Juiz indiano trava queixa contra suspeito de agressão sexual porque a vítima usava roupa “provocante”

CNN , Rhea Mogul e Manveena Suri
22 ago 2022, 14:35
Dança Bihu nas cerimónias no Dia da Independência da ìndia em Guwahati  a 15 de agosto de 2022. Foto Anuwar Hazarika Nur via Getty Images

Um juiz no sul da Índia determinou que uma mulher usou roupas “provocantes” e recusou-se a dar providência à sua queixa de agressão sexual, suscitando a indignação pública num país onde a violência contra mulheres e raparigas faz manchetes frequentemente.

O juiz do tribunal distrital de Kerala teceu os comentários na semana passada, ao conceder fiança antecipada a um homem de 74 anos acusado de assédio sexual e agressão, tal como consta nos documentos do tribunal. O homem não tinha sido formalmente acusado.

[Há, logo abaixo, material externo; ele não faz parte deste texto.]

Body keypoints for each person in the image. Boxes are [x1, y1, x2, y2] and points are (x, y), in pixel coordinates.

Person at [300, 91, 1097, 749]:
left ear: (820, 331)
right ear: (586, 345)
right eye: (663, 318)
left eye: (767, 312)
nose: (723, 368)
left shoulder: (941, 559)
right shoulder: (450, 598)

Fotografias anexadas ao pedido de fiança do homem mostram a mulher a usar vestidos “sexualmente provocantes”, refere a ordem judicial, acrescentando que, com base na primeira impressão do tribunal, a queixa “não tinha bases de sustentação”.

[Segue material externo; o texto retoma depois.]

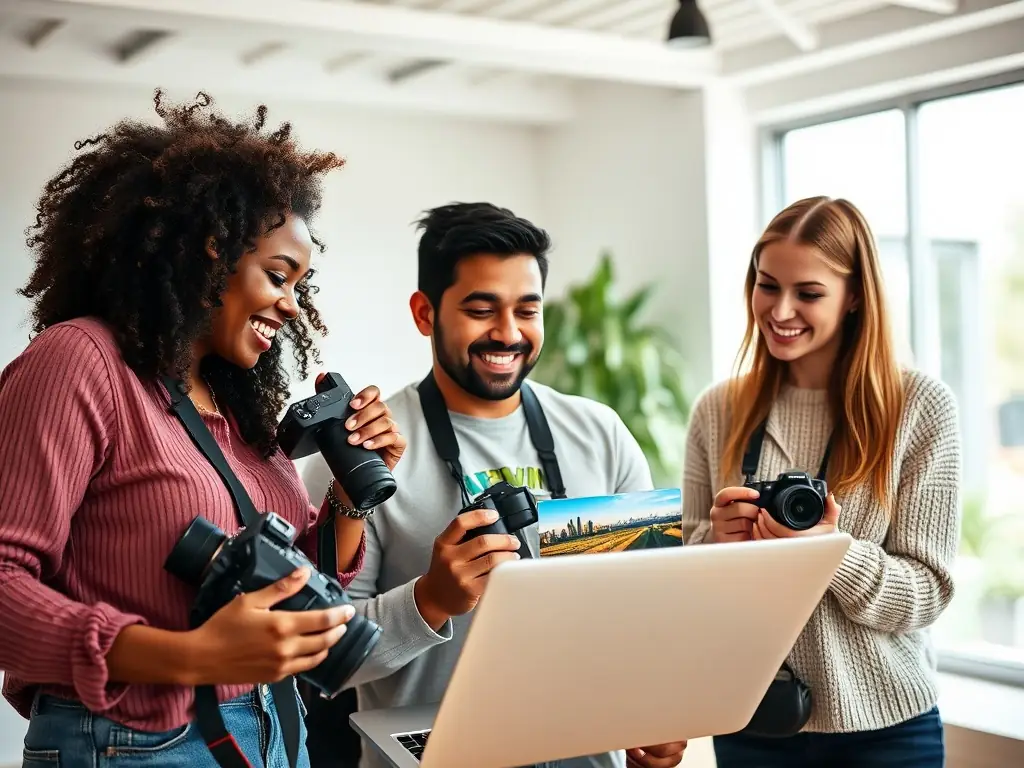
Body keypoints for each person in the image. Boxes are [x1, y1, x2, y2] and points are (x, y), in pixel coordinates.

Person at [0, 91, 406, 768]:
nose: (292, 306)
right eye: (279, 276)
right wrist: (190, 654)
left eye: (302, 285)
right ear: (211, 252)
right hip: (138, 743)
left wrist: (348, 495)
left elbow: (286, 581)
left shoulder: (234, 401)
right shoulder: (80, 363)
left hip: (276, 733)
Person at [301, 202, 687, 768]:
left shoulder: (601, 433)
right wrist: (430, 600)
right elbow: (323, 655)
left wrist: (656, 711)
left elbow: (647, 611)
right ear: (424, 313)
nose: (507, 333)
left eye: (526, 310)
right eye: (482, 310)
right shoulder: (363, 455)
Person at [680, 196, 962, 768]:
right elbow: (684, 580)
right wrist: (717, 545)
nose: (780, 310)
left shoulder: (919, 408)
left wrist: (832, 553)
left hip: (888, 730)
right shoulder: (718, 411)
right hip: (752, 722)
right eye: (767, 285)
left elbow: (928, 592)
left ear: (855, 295)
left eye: (808, 293)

Ainda segundo a ordem judicial, seria “impossível acreditar” que o acusado, um homem inválido, conseguisse puxar a mulher para o seu colo “à força” e “apalpar sexualmente o seu peito”.

A CNN contactou o advogado do acusado, mas não obteve resposta na altura da publicação deste artigo.

A notícia provocou indignação na Índia, onde as mulheres enfrentam discriminação generalizada e as alegações de agressão sexual são frequentemente descartadas devido à falta de recursos legais e a um sistema jurídico manifestamente lento.

A presidente da Comissão para as Mulheres de Deli, Swati Maliwal, condenou o juiz distrital e instou o Supremo Tribunal de Kerala a dar seguimento ao caso.

"Quando é que a mentalidade que culpa as vítimas de abuso sexual vai mudar?", escreveu na quarta-feira no Twitter.

V.P. Sanu, presidente da Federação de Estudantes da Índia, considerou os comentários do juiz “retrógrados”. “A lógica que as mulheres convidam à agressão sexual através da maneira como se vestem atribui as culpas à vítima e invoca estereótipos de vítimas de violação”, escreveu na quarta-feira no Twitter.

O problema de agressão sexual na Índia

Os crimes sexuais contra as mulheres são generalizados na Índia, mas os casos brutais de violação e agressão são muitas vezes negligenciados pelo sistema judicial do país.

Em 2017, um juiz do Supremo Tribunal de Deli afirmou que um homem merecia “o benefício da dúvida” quando o absolveu de acusações de violação, acrescentando que mesmo o “não” proferido em surdina pela mulher poderia sugerir consentimento por parte da alegada vítima.

Num outro caso, datado de janeiro de 2021, um juiz do Supremo Tribunal de Bombaim considerou que um homem de 39 anos não era culpado de agredir sexualmente uma rapariga de 12 anos por não lhe ter tirado a roupa, o que significa que não houve contacto pele com pele.

“Tendo em conta a natureza intransigente da punição prevista para esta ofensa, o tribunal considera que são necessárias provas mais rigorosas e alegações mais graves”, referiu o juiz.

Reformas jurídicas e penas mais graves por violação foram introduzidas na sequência da brutal violação de uma estudante de medicina que ocorreu em Deli, em 2012 – incluindo a criação de tribunais específicos e mais céleres para a resolução de casos de violação e uma alteração na definição de violação que passou a incluir penetração anal e oral.

Mas ativistas e advogados dizem que é preciso fazer mais para proteger as mulheres.

Na segunda-feira da semana passada, 11 homens condenados a cumprir pena de prisão perpétua pela violação de uma mulher muçulmana grávida durante os motins hindu-muçulmanos em 2002 foram libertados em remissão, o que suscitou a condenação por parte de familiares, advogados e políticos.